Learn more about this painting on the Terra Foundation website. This work is also part of the interactive ArtNav platform. Click on the image above to discover more.
Arthur Dove spent much of his career on or near the water. Beginning in 1924, he and his wife, the artist Helen Torr (1886–1967), lived for nearly a decade on a boat moored at Halesite on the North Shore of Long Island. In 1938, after several years in Geneva, New York, they returned to Long Island and took up residence in Centerport. Dove regularly depicted his shoreline environs: boats on the water, views out to sea, sunrises and sunsets, circling gulls, storm-tossed waves, and beach grasses buffeted by the wind.
Like most of these pictures, Boat Going through Inlet renders its subject allusively. We confront not a view of the world empirically observed, but a visual conjuring of forces and phenomena. Thick bands of dark blue and brown curving across the bottom half of the canvas evoke the swell of water and the cut of the prow through the waves, while voluminous arcs of gray, light blue, and pink give form to radiating waves of light and unseen drafts of wind. The clouds of paint that enfold the rigging and crests of blue in the sky materialize the thick, water-laden heft of the atmosphere.

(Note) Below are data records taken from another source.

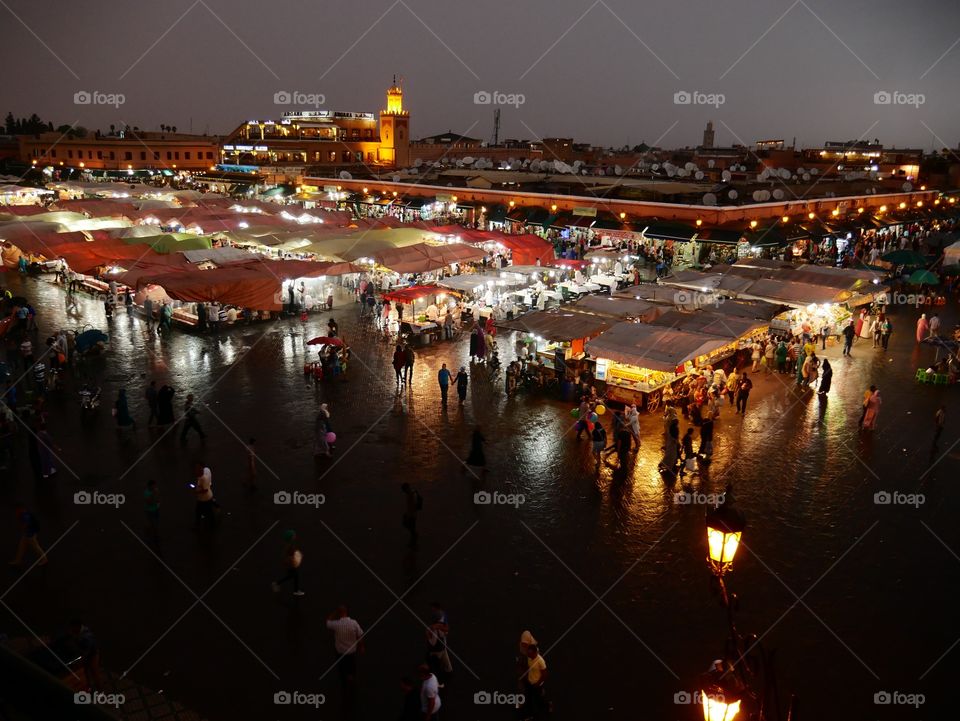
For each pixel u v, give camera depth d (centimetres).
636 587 1197
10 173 8906
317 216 4384
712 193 3984
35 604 1125
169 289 2605
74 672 914
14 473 1552
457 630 1087
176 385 2116
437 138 10019
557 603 1153
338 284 3572
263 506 1434
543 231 4644
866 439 1803
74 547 1280
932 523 1404
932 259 4147
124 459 1630
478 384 2184
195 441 1733
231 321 2814
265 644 1050
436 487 1527
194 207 4484
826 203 4572
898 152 8450
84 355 2359
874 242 4562
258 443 1727
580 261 3412
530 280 3141
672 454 1580
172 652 1027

Dove regularly experimented with unconventional materials. Boat Going through Inlet is one of several works on metal grounds executed in the 1920s, along with Telegraph Pole (1929, Art Institute of Chicago) and Sunrise in Northport Harbor (1929, Wichita Art Museum, Kansas). It is painted on tin, and light catches on places where the metal is exposed, suggesting the glint of sunlight on water or the phenomenon known as St. Elmo’s fire, a glow that appears at the top of ship masts in the presence of a strong electric field during a storm. This shimmering also calls to mind reflection as an operation instigated by rays of light bouncing off the surfaces of objects. By incarnating this optical function in his painting, Dove makes clear that his interest lies equally with his marine subject and with the means by which humans perceive and interact with things in the world, from boats at sea to light waves and meteorology. Each is evoked through sweeping and interconnecting bands of color, and by hinting at the conductive properties of the metal sheet.

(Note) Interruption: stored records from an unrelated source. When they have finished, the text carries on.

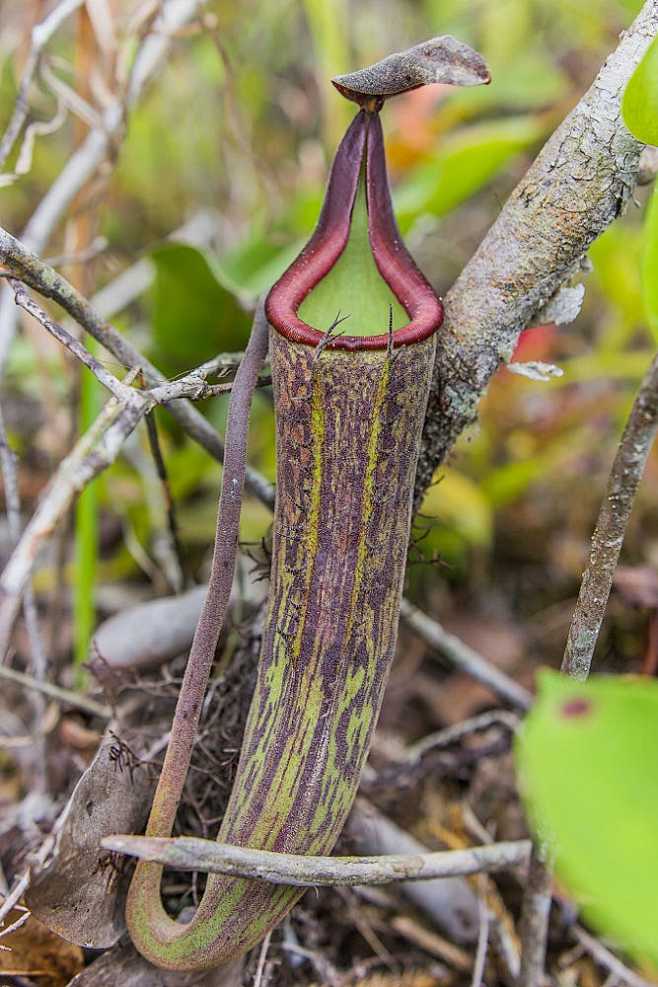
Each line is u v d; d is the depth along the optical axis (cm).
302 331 44
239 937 46
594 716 38
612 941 54
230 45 99
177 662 56
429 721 67
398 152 85
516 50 100
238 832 46
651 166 47
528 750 38
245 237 90
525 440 81
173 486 71
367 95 45
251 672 51
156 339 62
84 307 48
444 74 44
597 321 97
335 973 53
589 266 47
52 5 87
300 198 76
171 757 46
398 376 44
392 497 45
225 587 45
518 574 80
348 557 45
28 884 47
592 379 84
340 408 44
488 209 104
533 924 50
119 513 75
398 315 46
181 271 59
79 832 47
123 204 98
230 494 45
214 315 60
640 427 46
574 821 37
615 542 47
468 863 49
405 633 72
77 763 55
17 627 68
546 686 38
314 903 54
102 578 74
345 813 46
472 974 54
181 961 46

Throughout his career Dove preferred the term “extraction” to “abstraction” when describing his art, and the blunt materiality of Boat Going through Inlet embodies this idea. The metal ground, the palpably present pigment, the literality of interaction with light, and the visible pencil drawing emphasizing the artist’s hand—all suggest matter extracted from one context and reconfigured in another, something quite different from abstraction’s usual distillation into essence or reduction to pure form. Dove’s painting insistently retains a direct connection to the phenomenal world, while still radically transforming and reconstituting material existence. This places his work in a fascinating middle ground between reality and representation, life and art. Dove likely painted Boat Going through Inlet while living shipboard at Halesite. The very ground of his practice was an intermediary zone, comprising both land and sea. Boat Going through Inlet is thus a crossroads, a manifold pictorial assembly encompassing near and far, the visible and the unseen, the worlds of nature, humans, and machines—a humble painting of a boat on the water that gathers together all things under the sun.